▶ _Your objective_:
Copy the passage on provincial growth from "Guizhou province and" to "and Jiangsu province.", replacing "national average" with "countrywide average".

Guizhou province and Inner Mongolia are cited as further examples where economic growth exceeded the national average. Given that more than five million people in Guizhou were still poor, accelerated development was a necessity, People’s Daily quotes Guizhou Provincial Development and Reform Commission’s director Zhang Meijun’s (张美钧) candid talk (坦言). All the same, Inner Mongolia was reporting successes in adjusting the industrial structures, according to People’s Daily. And while the poorer provinces and territories were focusing on growth, science and quality were picking up in Beijing, Shanghai, Zhejiang, Tianjin, and Jiangsu province.

An author or editor of a related survey, the Chinese Academy of Sciences sustainable development research group‘s (中科院可持续发展战略研究组) Niu Wenyuan (牛文元) is quoted as saying that “we do not blindly worship GDP, but we are not blindly abandoning it either” (我们不盲目崇拜GDP,我们也不盲目抛弃GDP).

▶ _Listing_:
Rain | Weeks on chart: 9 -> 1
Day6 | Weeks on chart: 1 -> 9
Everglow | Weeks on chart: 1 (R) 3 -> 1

==

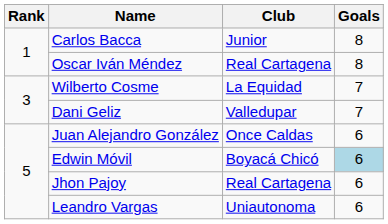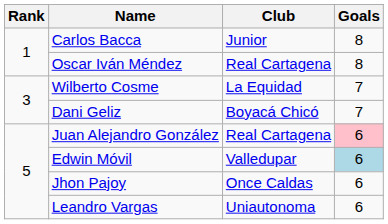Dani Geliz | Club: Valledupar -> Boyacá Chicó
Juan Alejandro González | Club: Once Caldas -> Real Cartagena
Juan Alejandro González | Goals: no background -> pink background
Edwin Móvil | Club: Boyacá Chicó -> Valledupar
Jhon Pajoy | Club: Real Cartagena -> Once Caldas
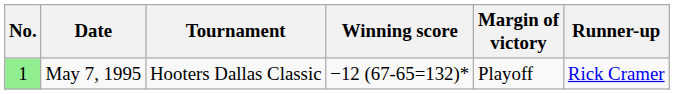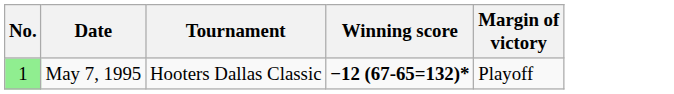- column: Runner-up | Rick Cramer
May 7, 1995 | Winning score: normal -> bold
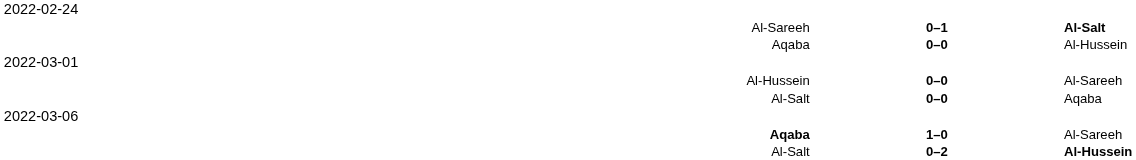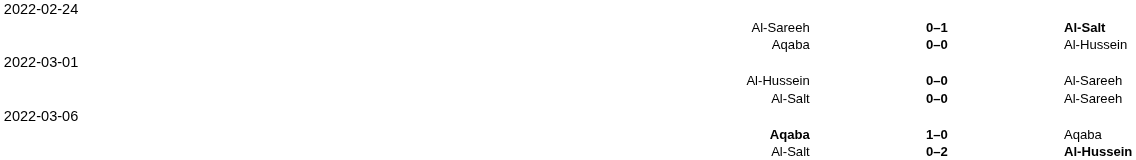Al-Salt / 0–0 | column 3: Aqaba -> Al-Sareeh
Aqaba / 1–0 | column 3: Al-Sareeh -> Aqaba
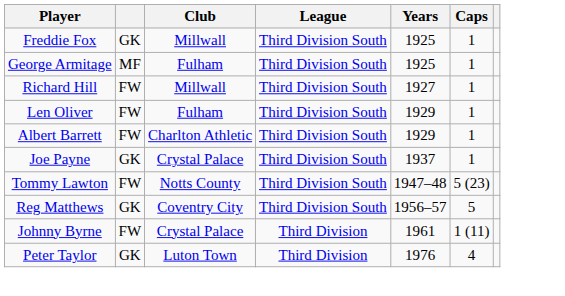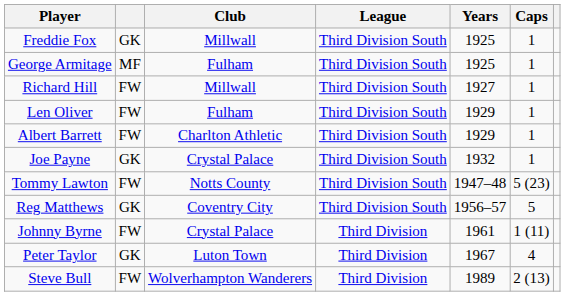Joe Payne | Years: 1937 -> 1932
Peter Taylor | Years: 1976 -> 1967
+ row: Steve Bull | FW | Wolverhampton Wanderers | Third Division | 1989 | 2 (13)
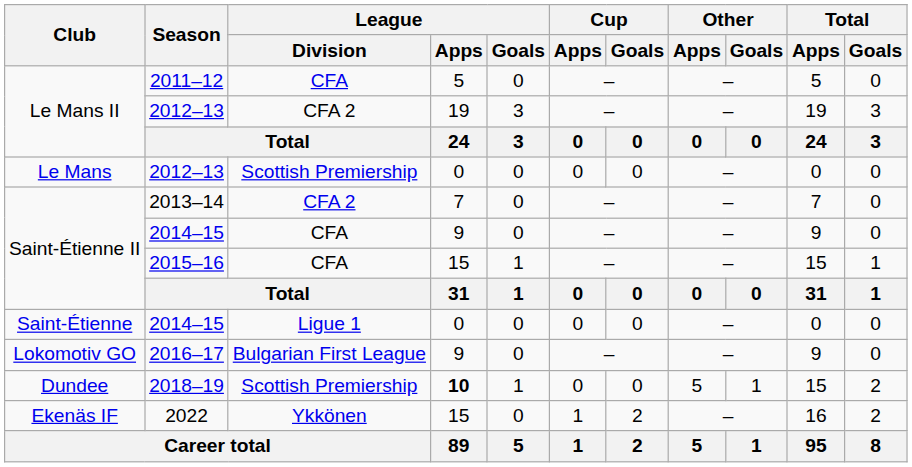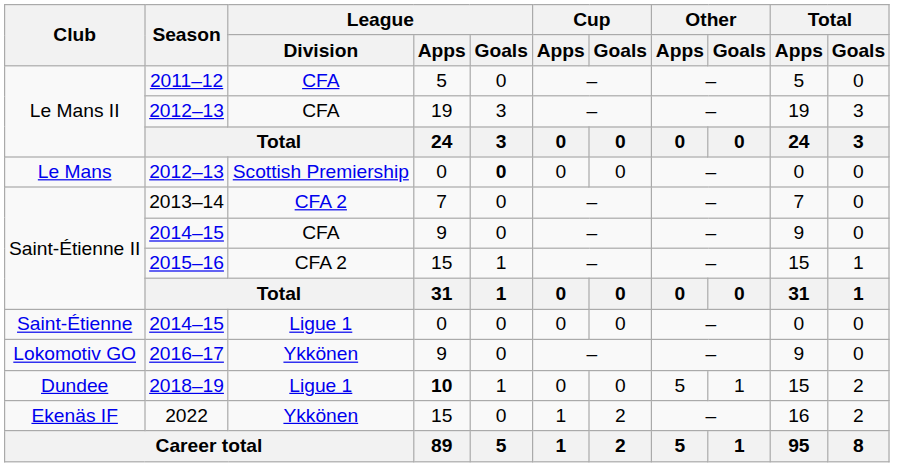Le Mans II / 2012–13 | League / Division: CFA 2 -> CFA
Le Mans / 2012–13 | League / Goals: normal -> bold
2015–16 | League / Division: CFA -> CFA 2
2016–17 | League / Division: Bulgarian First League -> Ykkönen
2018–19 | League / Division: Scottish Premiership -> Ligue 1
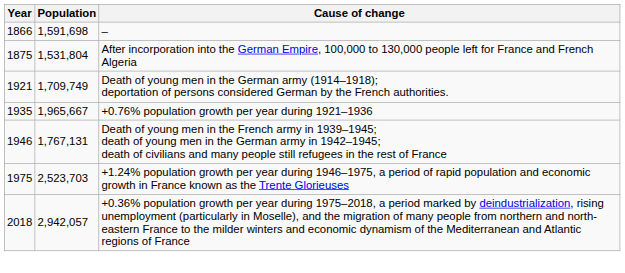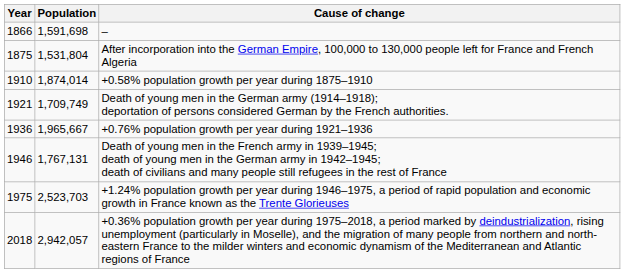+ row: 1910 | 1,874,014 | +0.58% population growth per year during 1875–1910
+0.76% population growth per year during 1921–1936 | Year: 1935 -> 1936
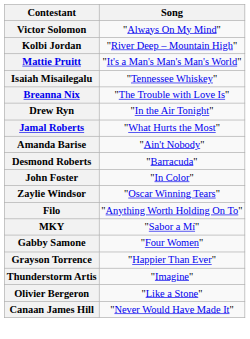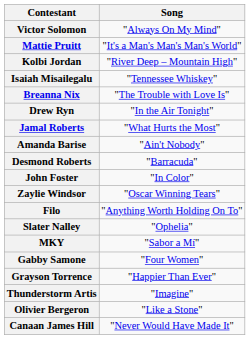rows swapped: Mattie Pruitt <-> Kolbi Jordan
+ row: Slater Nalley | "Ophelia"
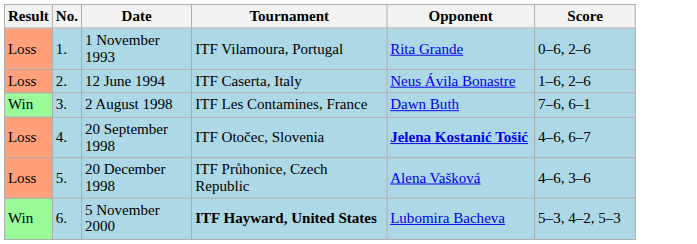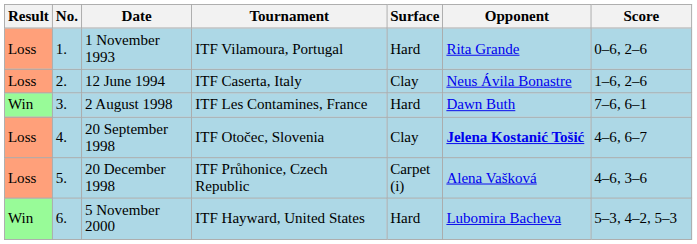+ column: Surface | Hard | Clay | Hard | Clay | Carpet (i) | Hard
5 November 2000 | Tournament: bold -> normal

▶ _Written response_:
Guizhou province and Inner Mongolia are cited as further examples where economic growth exceeded the countrywide average. Given that more than five million people in Guizhou were still poor, accelerated development was a necessity, People’s Daily quotes Guizhou Provincial Development and Reform Commission’s director Zhang Meijun’s (张美钧) candid talk (坦言). All the same, Inner Mongolia was reporting successes in adjusting the industrial structures, according to People’s Daily. And while the poorer provinces and territories were focusing on growth, science and quality were picking up in Beijing, Shanghai, Zhejiang, Tianjin, and Jiangsu province.